- TASK REQUIREMENTS
Report each line of the entries below that includes "Sarah".

- Saved entries

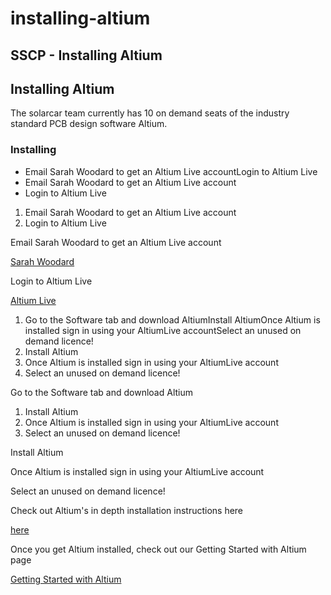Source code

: # installing-altium

## SSCP - Installing Altium

## Installing Altium

The solarcar team currently has 10 on demand seats of the industry standard PCB design software Altium.

### Installing

* Email Sarah Woodard to get an Altium Live accountLogin to Altium Live
* Email Sarah Woodard to get an Altium Live account
* Login to Altium Live

1. Email Sarah Woodard to get an Altium Live account
2. Login to Altium Live

Email Sarah Woodard to get an Altium Live account

[Sarah Woodard](mailto:sarah21@stanford.edu)

Login to Altium Live

[Altium Live](http://live.altium.com/)

1. Go to the Software tab and download AltiumInstall AltiumOnce Altium is installed sign in using your AltiumLive accountSelect an unused on demand licence!&#x20;
2. Install Altium
3. Once Altium is installed sign in using your AltiumLive account
4. Select an unused on demand licence!&#x20;

Go to the Software tab and download Altium

1. Install Altium
2. Once Altium is installed sign in using your AltiumLive account
3. Select an unused on demand licence!&#x20;

Install Altium

Once Altium is installed sign in using your AltiumLive account

Select an unused on demand licence!&#x20;

Check out Altium's in depth installation instructions here

[here](http://wiki.altium.com/display/ADOH/Installation+and+Content+Management)

Once you get Altium installed, check out our Getting Started with Altium page

[Getting Started with Altium](../../../../../stanford.edu/testduplicationsscp/home/sscp-2012-2013/electrical-2012-2013/electrical-fundamentals/getting-started-with-altium/)
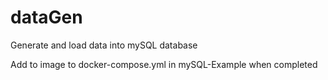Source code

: # dataGen

Generate and load data into mySQL database 

Add to image to docker-compose.yml in mySQL-Example when completed
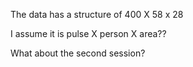 The data has a structure of 400 X 58 x 28

I assume it is pulse X person X area??

What about the second session?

- EXERCISE RESPONSE
* Email Sarah Woodard to get an Altium Live accountLogin to Altium Live
* Email Sarah Woodard to get an Altium Live account
1. Email Sarah Woodard to get an Altium Live account
Email Sarah Woodard to get an Altium Live account
[Sarah Woodard](mailto:sarah21@stanford.edu)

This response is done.